Granted, CMS was likely considering the reversal in its policy on Solvadi, but it was the May 12th coverage by the Kaiser Family Foundation and NPR of the patient who was denied treatment, and the amplification across social media that turned the tide toward coverage.

Solvadi had not been approved by the patient’s prescription drug carrier, so physicians lobbied CMS for coverage of Solvadi and the life of the patient. Solvadi appears to cure liver cancer in 90% of the patients who take it as recommended. CMS agreed.
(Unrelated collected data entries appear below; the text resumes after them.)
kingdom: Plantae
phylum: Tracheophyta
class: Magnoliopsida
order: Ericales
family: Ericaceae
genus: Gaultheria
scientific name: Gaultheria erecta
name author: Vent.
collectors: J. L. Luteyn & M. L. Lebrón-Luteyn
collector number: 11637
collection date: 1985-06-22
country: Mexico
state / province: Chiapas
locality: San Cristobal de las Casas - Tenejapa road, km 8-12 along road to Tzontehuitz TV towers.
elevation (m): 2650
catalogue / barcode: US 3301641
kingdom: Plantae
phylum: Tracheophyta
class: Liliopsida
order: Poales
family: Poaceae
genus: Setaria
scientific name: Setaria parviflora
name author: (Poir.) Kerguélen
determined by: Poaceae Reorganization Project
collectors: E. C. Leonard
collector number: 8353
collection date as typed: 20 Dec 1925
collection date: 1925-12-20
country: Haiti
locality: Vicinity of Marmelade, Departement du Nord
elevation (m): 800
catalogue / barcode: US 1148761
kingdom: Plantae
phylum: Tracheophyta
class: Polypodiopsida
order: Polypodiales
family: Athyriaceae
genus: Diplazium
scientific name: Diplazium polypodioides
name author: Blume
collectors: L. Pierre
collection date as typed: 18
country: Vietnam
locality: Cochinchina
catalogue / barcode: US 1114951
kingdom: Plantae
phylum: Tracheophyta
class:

As a single payer, they have the incentive to balance drug costs and benefits with other costs and benefits, and new therapies often win the fight for coverage.

Getting Covered: The decision to pay for drug combinations is often quicker than FDA approval of the drug combinations

Objective health policy observers such as KFF note that in the early days of successful antiviral drug treatment for HIV, payers allowed doctors to “mix and match” medications in “off-label” or unapproved combinations as they thought best.  Medicare is often slow to approve the physician-driven cocktails, so getting CMS to adopt the strategy was a win for many very sick people in this country, as it sets a precedent for “exceptions.”

One doctor at Beth Israel Health System in Boston has a trial that has shown that combining Solvadi with another high-cost treatment, Olysio (by Janssen, cost $66,000 for a course of treatment) resulted in 90-100% cure rate.

The CMS statement in this case noted that that “the new policy will apply broadly to hepatitis C patients whose doctors prescribe the combined use of the two drugs because they meet certain criteria laid out in January by the Infectious Diseases Society of America and the American Association for the Study of Liver Diseases.” Those guidelines recommend the combined use of the two drugs in patients with advanced liver disease who have failed to be cured by earlier drug regimens – even though the FDA has not yet approved the combination—because Medicare guidelines say a patient must have access to a therapy if his or her condition warrants it.